We have identified several useful ways to represent variability, and have been able to express each of those as particular stereotype of generalization. Each mechanism has its own way of applying or attaching the associated variant. These mechanisms include inheritance, parameters, uses, extends, templates and generation. For example, in a use case description corresponding to the diagram in Figure 4, the variation point might be a distinguished location, such as {Account overdrawn}. A variant using an «inherits», «extends», «uses», «parameterizes» or other generalization or association will replace this text of the variation point.

This is more than a just a generic name for all of the aforementioned mechanisms. The key is that each variation point is explicitly defined, and carefully documented with constraints on the specific variants that can be attached, how these are to be used, and how to write new variants. Also, variation points and variants in one model will possibly be related to other variation points and variants in this model, as well as having a defined mapping to corresponding variation points in other models. Tools will use hypertext-like links to connect these together in a useful way.

Because Team Fusion is to be based on a core subset of UML 1.0[Booch97], it should be relatively easy to adopt the same architectural constructs, with the same meaning: components, component systems, facades, patterns and layered architectures.
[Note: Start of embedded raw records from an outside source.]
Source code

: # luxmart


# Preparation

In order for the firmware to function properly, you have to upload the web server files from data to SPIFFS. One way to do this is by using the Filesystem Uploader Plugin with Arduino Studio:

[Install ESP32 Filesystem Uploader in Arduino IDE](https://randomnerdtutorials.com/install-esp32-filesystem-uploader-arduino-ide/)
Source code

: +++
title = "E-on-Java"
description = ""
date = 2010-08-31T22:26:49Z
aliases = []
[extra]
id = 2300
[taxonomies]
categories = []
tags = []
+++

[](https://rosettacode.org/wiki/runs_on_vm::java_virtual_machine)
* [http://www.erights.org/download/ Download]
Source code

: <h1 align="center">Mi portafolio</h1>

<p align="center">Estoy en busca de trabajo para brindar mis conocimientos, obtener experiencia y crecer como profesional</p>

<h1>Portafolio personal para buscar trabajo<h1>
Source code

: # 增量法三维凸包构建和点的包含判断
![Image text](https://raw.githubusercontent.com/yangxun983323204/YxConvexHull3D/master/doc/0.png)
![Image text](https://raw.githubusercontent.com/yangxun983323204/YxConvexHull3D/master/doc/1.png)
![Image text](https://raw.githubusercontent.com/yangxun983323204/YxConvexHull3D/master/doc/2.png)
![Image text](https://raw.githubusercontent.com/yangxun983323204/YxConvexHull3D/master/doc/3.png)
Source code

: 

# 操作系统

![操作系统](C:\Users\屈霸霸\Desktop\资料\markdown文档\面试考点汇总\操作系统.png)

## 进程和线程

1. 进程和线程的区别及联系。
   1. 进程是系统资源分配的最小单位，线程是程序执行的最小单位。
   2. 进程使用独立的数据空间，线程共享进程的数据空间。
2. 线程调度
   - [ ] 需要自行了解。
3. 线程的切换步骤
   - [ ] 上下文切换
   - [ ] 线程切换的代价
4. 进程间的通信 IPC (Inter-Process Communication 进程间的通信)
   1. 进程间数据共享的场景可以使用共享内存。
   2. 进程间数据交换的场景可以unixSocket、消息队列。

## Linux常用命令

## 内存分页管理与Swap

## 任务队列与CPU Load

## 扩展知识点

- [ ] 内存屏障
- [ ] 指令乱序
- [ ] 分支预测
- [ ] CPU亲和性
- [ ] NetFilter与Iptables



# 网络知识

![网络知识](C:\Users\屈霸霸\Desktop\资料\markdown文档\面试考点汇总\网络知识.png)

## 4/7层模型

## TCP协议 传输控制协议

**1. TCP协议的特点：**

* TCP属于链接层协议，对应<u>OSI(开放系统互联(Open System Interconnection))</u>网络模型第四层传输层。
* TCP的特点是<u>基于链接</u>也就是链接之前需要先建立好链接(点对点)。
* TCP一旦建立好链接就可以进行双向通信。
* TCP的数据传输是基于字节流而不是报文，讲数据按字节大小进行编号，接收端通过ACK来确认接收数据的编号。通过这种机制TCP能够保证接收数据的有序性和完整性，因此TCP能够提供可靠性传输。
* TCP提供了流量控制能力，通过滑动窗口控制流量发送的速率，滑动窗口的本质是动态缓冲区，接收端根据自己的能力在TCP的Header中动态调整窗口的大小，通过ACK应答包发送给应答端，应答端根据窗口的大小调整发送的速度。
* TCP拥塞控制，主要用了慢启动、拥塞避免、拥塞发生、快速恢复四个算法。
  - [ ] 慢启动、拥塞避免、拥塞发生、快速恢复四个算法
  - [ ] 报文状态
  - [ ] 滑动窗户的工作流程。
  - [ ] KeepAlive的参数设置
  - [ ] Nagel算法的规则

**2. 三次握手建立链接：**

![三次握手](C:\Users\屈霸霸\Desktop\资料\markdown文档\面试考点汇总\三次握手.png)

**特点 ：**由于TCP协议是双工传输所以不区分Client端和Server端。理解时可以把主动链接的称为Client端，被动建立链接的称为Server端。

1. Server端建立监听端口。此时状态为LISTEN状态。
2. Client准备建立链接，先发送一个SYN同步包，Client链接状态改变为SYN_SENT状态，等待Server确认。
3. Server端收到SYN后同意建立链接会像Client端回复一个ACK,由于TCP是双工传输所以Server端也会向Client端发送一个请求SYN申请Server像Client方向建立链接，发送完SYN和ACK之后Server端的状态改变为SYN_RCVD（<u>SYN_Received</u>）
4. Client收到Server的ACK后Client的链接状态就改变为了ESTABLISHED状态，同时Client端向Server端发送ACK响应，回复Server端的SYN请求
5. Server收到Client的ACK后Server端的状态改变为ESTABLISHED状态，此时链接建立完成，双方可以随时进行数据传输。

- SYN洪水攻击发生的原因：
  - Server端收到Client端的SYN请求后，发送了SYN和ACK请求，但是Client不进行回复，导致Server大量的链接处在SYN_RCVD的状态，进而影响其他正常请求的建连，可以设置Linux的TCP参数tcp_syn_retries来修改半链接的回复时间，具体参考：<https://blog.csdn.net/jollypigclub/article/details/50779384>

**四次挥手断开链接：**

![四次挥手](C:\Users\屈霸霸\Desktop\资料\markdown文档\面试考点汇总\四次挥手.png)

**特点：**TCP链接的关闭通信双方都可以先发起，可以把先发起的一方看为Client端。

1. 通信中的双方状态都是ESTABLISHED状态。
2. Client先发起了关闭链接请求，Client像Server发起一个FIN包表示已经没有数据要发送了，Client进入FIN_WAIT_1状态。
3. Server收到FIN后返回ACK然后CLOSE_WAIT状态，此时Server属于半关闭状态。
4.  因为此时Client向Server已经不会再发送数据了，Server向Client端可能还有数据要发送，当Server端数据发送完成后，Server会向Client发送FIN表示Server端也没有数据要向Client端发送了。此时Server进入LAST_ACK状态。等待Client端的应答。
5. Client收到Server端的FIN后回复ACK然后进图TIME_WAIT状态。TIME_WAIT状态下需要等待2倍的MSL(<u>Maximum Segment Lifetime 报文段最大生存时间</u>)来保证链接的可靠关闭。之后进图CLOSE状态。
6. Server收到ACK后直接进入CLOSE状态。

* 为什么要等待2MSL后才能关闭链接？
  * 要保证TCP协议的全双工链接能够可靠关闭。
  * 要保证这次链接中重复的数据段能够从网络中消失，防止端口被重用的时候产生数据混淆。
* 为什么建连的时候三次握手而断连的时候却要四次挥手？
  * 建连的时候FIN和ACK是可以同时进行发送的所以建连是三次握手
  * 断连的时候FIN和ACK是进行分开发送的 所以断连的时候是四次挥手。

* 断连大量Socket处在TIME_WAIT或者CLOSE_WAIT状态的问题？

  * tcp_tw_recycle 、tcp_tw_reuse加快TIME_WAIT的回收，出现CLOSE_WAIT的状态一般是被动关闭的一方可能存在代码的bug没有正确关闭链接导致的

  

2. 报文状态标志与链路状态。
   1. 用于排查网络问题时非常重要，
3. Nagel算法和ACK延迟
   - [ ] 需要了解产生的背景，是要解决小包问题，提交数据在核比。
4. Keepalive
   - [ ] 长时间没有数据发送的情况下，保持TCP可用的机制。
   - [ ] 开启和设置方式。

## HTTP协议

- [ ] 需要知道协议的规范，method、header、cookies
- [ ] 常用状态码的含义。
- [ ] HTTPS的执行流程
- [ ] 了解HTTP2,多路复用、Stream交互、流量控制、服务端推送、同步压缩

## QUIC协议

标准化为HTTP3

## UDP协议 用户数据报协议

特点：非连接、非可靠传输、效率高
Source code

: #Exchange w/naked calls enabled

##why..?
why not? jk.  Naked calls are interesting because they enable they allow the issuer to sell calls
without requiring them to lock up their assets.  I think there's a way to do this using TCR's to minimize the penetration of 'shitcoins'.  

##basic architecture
We should be able to use essentially the same way of representing variability, described in this column.

Instead of using the OO business engineering framework to do our business-driven domain engineering, we can use a light-weight synthesis of the current HP domain engineering process [Cornwell96], the feature oriented FODA[Kang90] and ODM[Simos95]. In the same way the domain-engineering steps have become part of the RSEB processes of AFE and CSE, these steps will become an extension to the Team Fusion process - in fact, we will have a version of the (early phase) EVO Fusion process for architecting systems and developing components to create reusable assets, and a version of the (later phase) EVO Fusion, for application construction from reusable assets.

In our next column, we will continue with a discussion of the mechanisms and processes that support systematic reuse in the RSEB and Fusion. We will see how reusable components and variability in one model are traceable to others, and how frameworks and patterns are related to abstract subsystems and use cases.